This Is The Day

Is there such a thing as time dysmorphia? I’m having another of those instances where I feel as if I’m living in three different time periods at once, because of the various things cycling through my life as I write. Like Billy Pilgrim, I feel as if I’ve become unstuck in time… but, thankfully, with less trauma as a result. (Well, so I hope, at least; check in with me in a couple of months to see.)

Almost all of this is work-related to some degree. The part that isn’t is The Now, because… well, that’s where we actually all are. The Now is the everyday and everything that entails, from the to-do lists at the job to the simple tasks of eating, sleeping, and making sure everyone else in the house — human and otherwise — does the same thing. That’s the easy part; it’s the things that are happening right in front of your face that you can’t get by, and just need to take care of.

Then, there’s what’s happening three weeks from now as I write: a trip to New York for New York Comic Con, and everything that’s happening there. It’s the biggest show of the year, and the busiest, too (especially after how strange San Diego Comic-Con turned out to be this year; this one, at least, has celebrities and studios that have had the time to work their way around the strikes), and I already know some — but not all — of what I’ll be up to for it. Meetings and emails and plans are happening, and it’s easy to slip forward into that as if it’s already there.

And then, there’s what’s happening a week after I get back from New York: a three week trip back to the UK, which is also currently in the planning stages. I’m booking flights to multiple places at once, hotels and places to stay at multiple places, trying to work out when and where I’m going to be, and why: who to see, who to talk to… It’s overwhelming and dizzying to try to keep track of. (The potential interviewees are also dizzying in their own right.) Time is a flat circle, as the show and resulting joke had it, but it’s a concept I’m beginning to see the appeal of.

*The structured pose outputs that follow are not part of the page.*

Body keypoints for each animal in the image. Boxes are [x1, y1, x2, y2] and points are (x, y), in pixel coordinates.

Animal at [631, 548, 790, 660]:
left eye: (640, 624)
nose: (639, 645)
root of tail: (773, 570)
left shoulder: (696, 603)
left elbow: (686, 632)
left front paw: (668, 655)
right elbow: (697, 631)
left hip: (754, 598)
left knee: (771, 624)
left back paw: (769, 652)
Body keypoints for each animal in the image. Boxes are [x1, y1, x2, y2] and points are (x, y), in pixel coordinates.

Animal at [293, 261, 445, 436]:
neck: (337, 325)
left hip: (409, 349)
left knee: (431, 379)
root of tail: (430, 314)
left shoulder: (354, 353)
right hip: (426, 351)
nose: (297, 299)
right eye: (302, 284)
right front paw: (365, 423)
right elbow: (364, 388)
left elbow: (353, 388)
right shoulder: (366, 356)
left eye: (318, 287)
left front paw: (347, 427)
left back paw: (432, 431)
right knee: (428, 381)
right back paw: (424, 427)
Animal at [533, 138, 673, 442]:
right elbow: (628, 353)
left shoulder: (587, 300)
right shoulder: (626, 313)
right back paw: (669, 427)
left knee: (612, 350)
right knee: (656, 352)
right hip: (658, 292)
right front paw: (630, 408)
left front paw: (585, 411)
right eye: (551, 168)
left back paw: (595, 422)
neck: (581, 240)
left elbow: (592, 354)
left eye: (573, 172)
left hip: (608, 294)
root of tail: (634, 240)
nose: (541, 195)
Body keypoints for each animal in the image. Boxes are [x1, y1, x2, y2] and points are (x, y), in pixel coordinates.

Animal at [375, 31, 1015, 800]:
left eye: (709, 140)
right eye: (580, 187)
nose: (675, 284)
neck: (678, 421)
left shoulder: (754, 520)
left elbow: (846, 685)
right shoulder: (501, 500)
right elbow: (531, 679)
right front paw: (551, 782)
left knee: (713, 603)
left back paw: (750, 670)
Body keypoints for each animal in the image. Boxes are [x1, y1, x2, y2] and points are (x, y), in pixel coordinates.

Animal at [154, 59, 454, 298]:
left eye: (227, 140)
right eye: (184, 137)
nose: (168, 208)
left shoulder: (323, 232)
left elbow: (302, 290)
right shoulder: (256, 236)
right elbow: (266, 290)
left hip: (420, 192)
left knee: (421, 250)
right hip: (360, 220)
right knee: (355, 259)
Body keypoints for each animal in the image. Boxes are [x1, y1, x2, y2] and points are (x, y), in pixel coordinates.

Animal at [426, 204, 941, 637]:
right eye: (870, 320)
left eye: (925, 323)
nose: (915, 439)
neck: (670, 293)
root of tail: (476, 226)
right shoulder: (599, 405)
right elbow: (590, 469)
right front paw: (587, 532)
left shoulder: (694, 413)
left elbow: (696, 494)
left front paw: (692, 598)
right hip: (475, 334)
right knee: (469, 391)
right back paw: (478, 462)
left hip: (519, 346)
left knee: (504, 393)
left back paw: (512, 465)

The strangest thing about this is, I actually have something approaching downtime before all this happens, but it doesn’t feel like it: there’s so much planning and conversation about what’s coming that the actual downtime, the weekends off, the theoretical relaxation, doesn’t feel real. All the time I should be savoring because things are about to be crazy, I spend thinking about the planning that hasn’t been done yet.

By the time I get to mid-November, I might have lost my mind. But at least I’ll be back in one piece again.